Pollon v. The Queen, 84 DTC 6139, [1984] CTC 131 (FCTD)

"[I]n a taxing statute where the technical meaning of a word is in conflict with the common ordinary meaning of that word, then it is the latter meaning which should be applied by the court." It was further stated that the activities of the taxpayer would be considered by the general public to constitute "farming."

Roome v. Edwards, [1982] A.C. 279 (HL)

"Since 'settlement' and 'trusts' are legal terms, which are also used by business men or laymen in a business or practical sense, I think that the question whether a particular set of facts amounts to a settlement should be approached by asking what a person, with knowledge of the legal context of the word under established doctrine and applying this knowledge in a practical and common-sense manner to the facts under examination, would conclude."

Tootal Broadhurst Lee Co. Ltd. v. I.R.C., [1949] 1 All E.R. 261 (HL)

It was found that the meaning of the word "investments" should be founded "on the meaning of the word for the man engaged in trade or business rather than for the man in the street" (p. 268).

See Also

Besner v. The Queen, 2008 DTC 4299, 2008 TCC 404

V.A. Miller J was assisted in her conclusion that the word "complaint" in s. 239(3) was used in its technical legal sense rather than having its ordinary everyday meaning given that it had the former meaning in s. 244 of the Act.

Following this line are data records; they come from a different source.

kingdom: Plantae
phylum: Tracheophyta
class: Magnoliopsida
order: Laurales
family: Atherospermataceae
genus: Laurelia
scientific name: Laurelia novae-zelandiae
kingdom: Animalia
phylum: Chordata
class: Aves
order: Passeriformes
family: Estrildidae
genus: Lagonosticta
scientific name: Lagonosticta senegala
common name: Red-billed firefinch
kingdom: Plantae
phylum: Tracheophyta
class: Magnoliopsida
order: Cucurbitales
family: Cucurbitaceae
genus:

Imperial Oil Ltd. v. The Queen, 2003 DTC 179, 2003 TCC 46

An argument of the Crown that a taxpayer is not entitled to object to an assessment based on its own return of income or an assessment that does not result in an adverse adjustment, was rejected. Bowman A.C.J. stated (at p. 183) that:

"There must be very compelling reasons to find that a taxpayer's rights under the Income Tax Act are implicitly restricted where the rights are explicitly conferred and no restrictions are explicitly expressed."

MacNiven v. Westmoreland Investments Ltd., [2001] 1 All ER 865 (HL)

Before declining to apply the Ramsay line of cases to find (as alleged by the Crown) that the taxpayer in fact did not make a "payment" of interest, Lord Hoffmann stated (at p. 882):

"Taxing statutes often refer to purely legal concepts. They use expressions of which a commercial man, when asked what they mean, would say 'you had better ask a lawyer'."

London Life Insurance Co. v. The Queen, 2000 DTC 1774 (TCC)

Before going on to find that deferred tax credits were not reserves for Part VI purposes, Mogan TCJ. noted (at p. 1777) that expert accounting evidence "has very little relevance or weight in the interpretation of a particular word or phrase".

McGorman v. The Queen, 99 DTC 699 (TCC)

In explaining the relevance to the interpretation of paragraph 8(1)(c) of the testimony of experts in religious matters, Bowman TCJ. stated (at p. 701):

"Here we are dealing with words used in a provision that deals, broadly speaking, with ecclesiastical concepts. It is, in determining the meaning to be assigned to such concepts in paragraph 8(1)(c), at least informative to know how these concepts have developed historically and have been articulated within an ecclesiastical context provided, of course, that the court remains mindful of its ultimate responsibility of determining the meaning in law of the words used."

Wheeler v. The Queen, 97 DTC 1156 (TCC)

Lamarre TCJ. found that evidence of usage within the oil and gas industry of "discovery" and "accumulation" would assist in interpreting those words as used in the Act.